OPDRACHT | Zet alle regels van de records hieronder in een JSON-lijst van strings, met één string per regel. Laat lege regels weg.

GETOONDE GEGEVENS |
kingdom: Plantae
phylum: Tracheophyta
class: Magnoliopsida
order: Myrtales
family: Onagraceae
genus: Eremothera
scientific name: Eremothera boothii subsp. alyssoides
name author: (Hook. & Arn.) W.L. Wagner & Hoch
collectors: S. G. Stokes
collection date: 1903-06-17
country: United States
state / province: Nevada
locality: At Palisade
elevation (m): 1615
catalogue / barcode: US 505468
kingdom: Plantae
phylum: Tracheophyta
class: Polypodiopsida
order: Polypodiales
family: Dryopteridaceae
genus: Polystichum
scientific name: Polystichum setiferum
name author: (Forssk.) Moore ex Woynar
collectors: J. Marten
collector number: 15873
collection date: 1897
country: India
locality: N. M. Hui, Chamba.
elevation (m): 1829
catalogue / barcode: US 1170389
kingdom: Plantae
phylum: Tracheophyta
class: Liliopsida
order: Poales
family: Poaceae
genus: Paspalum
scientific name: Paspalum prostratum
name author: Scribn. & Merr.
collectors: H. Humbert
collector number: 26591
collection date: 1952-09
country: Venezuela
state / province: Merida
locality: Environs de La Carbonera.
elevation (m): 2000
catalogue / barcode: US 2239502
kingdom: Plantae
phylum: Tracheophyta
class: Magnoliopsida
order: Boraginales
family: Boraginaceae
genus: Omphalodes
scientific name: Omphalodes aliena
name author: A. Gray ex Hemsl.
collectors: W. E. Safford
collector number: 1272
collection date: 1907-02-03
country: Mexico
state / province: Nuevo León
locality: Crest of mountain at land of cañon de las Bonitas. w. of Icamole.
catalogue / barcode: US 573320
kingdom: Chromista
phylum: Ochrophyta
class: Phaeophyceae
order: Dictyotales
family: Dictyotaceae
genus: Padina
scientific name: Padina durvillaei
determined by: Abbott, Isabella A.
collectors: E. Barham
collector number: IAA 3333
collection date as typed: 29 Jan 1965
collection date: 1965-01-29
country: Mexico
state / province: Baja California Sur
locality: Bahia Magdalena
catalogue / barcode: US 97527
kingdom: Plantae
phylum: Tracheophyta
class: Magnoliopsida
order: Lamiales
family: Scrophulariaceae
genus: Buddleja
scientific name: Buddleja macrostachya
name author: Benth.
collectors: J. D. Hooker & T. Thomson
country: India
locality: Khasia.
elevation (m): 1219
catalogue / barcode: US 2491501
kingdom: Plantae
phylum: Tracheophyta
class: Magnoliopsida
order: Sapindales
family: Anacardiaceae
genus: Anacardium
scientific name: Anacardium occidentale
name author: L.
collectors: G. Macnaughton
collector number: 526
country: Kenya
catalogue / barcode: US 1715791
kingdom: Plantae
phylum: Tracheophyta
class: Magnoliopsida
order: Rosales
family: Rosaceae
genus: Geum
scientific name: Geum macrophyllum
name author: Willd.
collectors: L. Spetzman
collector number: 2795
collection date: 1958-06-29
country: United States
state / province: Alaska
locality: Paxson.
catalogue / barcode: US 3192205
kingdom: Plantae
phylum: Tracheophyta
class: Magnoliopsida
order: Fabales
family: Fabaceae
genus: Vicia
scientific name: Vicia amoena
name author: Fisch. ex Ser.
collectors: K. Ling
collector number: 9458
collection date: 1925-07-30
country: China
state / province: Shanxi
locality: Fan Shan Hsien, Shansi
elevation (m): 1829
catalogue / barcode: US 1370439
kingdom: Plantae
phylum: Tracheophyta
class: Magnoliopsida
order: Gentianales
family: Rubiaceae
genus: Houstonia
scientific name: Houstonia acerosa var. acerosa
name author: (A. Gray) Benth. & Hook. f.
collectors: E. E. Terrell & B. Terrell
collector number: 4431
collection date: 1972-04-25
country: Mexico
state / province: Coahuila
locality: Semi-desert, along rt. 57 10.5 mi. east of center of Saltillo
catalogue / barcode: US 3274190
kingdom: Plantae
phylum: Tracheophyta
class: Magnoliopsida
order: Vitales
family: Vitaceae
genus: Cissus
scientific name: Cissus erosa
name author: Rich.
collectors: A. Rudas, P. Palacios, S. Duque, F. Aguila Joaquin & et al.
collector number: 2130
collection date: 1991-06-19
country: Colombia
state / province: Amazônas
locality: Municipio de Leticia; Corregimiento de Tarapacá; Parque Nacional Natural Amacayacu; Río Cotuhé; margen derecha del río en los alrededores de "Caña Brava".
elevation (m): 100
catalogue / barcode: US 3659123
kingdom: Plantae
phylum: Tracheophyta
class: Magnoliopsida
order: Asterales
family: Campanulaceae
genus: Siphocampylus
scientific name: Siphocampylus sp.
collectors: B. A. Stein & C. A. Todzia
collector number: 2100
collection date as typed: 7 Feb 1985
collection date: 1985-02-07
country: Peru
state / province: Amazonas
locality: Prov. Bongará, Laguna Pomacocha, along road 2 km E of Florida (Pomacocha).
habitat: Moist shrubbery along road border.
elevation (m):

ANTWOORD |
[
  "kingdom: Plantae",
  "phylum: Tracheophyta",
  "class: Magnoliopsida",
  "order: Myrtales",
  "family: Onagraceae",
  "genus: Eremothera",
  "scientific name: Eremothera boothii subsp. alyssoides",
  "name author: (Hook. & Arn.) W.L. Wagner & Hoch",
  "collectors: S. G. Stokes",
  "collection date: 1903-06-17",
  "country: United States",
  "state / province: Nevada",
  "locality: At Palisade",
  "elevation (m): 1615",
  "catalogue / barcode: US 505468",
  "kingdom: Plantae",
  "phylum: Tracheophyta",
  "class: Polypodiopsida",
  "order: Polypodiales",
  "family: Dryopteridaceae",
  "genus: Polystichum",
  "scientific name: Polystichum setiferum",
  "name author: (Forssk.) Moore ex Woynar",
  "collectors: J. Marten",
  "collector number: 15873",
  "collection date: 1897",
  "country: India",
  "locality: N. M. Hui, Chamba.",
  "elevation (m): 1829",
  "catalogue / barcode: US 1170389",
  "kingdom: Plantae",
  "phylum: Tracheophyta",
  "class: Liliopsida",
  "order: Poales",
  "family: Poaceae",
  "genus: Paspalum",
  "scientific name: Paspalum prostratum",
  "name author: Scribn. & Merr.",
  "collectors: H. Humbert",
  "collector number: 26591",
  "collection date: 1952-09",
  "country: Venezuela",
  "state / province: Merida",
  "locality: Environs de La Carbonera.",
  "elevation (m): 2000",
  "catalogue / barcode: US 2239502",
  "kingdom: Plantae",
  "phylum: Tracheophyta",
  "class: Magnoliopsida",
  "order: Boraginales",
  "family: Boraginaceae",
  "genus: Omphalodes",
  "scientific name: Omphalodes aliena",
  "name author: A. Gray ex Hemsl.",
  "collectors: W. E. Safford",
  "collector number: 1272",
  "collection date: 1907-02-03",
  "country: Mexico",
  "state / province: Nuevo León",
  "locality: Crest of mountain at land of cañon de las Bonitas. w. of Icamole.",
  "catalogue / barcode: US 573320",
  "kingdom: Chromista",
  "phylum: Ochrophyta",
  "class: Phaeophyceae",
  "order: Dictyotales",
  "family: Dictyotaceae",
  "genus: Padina",
  "scientific name: Padina durvillaei",
  "determined by: Abbott, Isabella A.",
  "collectors: E. Barham",
  "collector number: IAA 3333",
  "collection date as typed: 29 Jan 1965",
  "collection date: 1965-01-29",
  "country: Mexico",
  "state / province: Baja California Sur",
  "locality: Bahia Magdalena",
  "catalogue / barcode: US 97527",
  "kingdom: Plantae",
  "phylum: Tracheophyta",
  "class: Magnoliopsida",
  "order: Lamiales",
  "family: Scrophulariaceae",
  "genus: Buddleja",
  "scientific name: Buddleja macrostachya",
  "name author: Benth.",
  "collectors: J. D. Hooker & T. Thomson",
  "country: India",
  "locality: Khasia.",
  "elevation (m): 1219",
  "catalogue / barcode: US 2491501",
  "kingdom: Plantae",
  "phylum: Tracheophyta",
  "class: Magnoliopsida",
  "order: Sapindales",
  "family: Anacardiaceae",
  "genus: Anacardium",
  "scientific name: Anacardium occidentale",
  "name author: L.",
  "collectors: G. Macnaughton",
  "collector number: 526",
  "country: Kenya",
  "catalogue / barcode: US 1715791",
  "kingdom: Plantae",
  "phylum: Tracheophyta",
  "class: Magnoliopsida",
  "order: Rosales",
  "family: Rosaceae",
  "genus: Geum",
  "scientific name: Geum macrophyllum",
  "name author: Willd.",
  "collectors: L. Spetzman",
  "collector number: 2795",
  "collection date: 1958-06-29",
  "country: United States",
  "state / province: Alaska",
  "locality: Paxson.",
  "catalogue / barcode: US 3192205",
  "kingdom: Plantae",
  "phylum: Tracheophyta",
  "class: Magnoliopsida",
  "order: Fabales",
  "family: Fabaceae",
  "genus: Vicia",
  "scientific name: Vicia amoena",
  "name author: Fisch. ex Ser.",
  "collectors: K. Ling",
  "collector number: 9458",
  "collection date: 1925-07-30",
  "country: China",
  "state / province: Shanxi",
  "locality: Fan Shan Hsien, Shansi",
  "elevation (m): 1829",
  "catalogue / barcode: US 1370439",
  "kingdom: Plantae",
  "phylum: Tracheophyta",
  "class: Magnoliopsida",
  "order: Gentianales",
  "family: Rubiaceae",
  "genus: Houstonia",
  "scientific name: Houstonia acerosa var. acerosa",
  "name author: (A. Gray) Benth. & Hook. f.",
  "collectors: E. E. Terrell & B. Terrell",
  "collector number: 4431",
  "collection date: 1972-04-25",
  "country: Mexico",
  "state / province: Coahuila",
  "locality: Semi-desert, along rt. 57 10.5 mi. east of center of Saltillo",
  "catalogue / barcode: US 3274190",
  "kingdom: Plantae",
  "phylum: Tracheophyta",
  "class: Magnoliopsida",
  "order: Vitales",
  "family: Vitaceae",
  "genus: Cissus",
  "scientific name: Cissus erosa",
  "name author: Rich.",
  "collectors: A. Rudas, P. Palacios, S. Duque, F. Aguila Joaquin & et al.",
  "collector number: 2130",
  "collection date: 1991-06-19",
  "country: Colombia",
  "state / province: Amazônas",
  "locality: Municipio de Leticia; Corregimiento de Tarapacá; Parque Nacional Natural Amacayacu; Río Cotuhé; margen derecha del río en los alrededores de \"Caña Brava\".",
  "elevation (m): 100",
  "catalogue / barcode: US 3659123",
  "kingdom: Plantae",
  "phylum: Tracheophyta",
  "class: Magnoliopsida",
  "order: Asterales",
  "family: Campanulaceae",
  "genus: Siphocampylus",
  "scientific name: Siphocampylus sp.",
  "collectors: B. A. Stein & C. A. Todzia",
  "collector number: 2100",
  "collection date as typed: 7 Feb 1985",
  "collection date: 1985-02-07",
  "country: Peru",
  "state / province: Amazonas",
  "locality: Prov. Bongará, Laguna Pomacocha, along road 2 km E of Florida (Pomacocha).",
  "habitat: Moist shrubbery along road border.",
  "elevation (m):"
]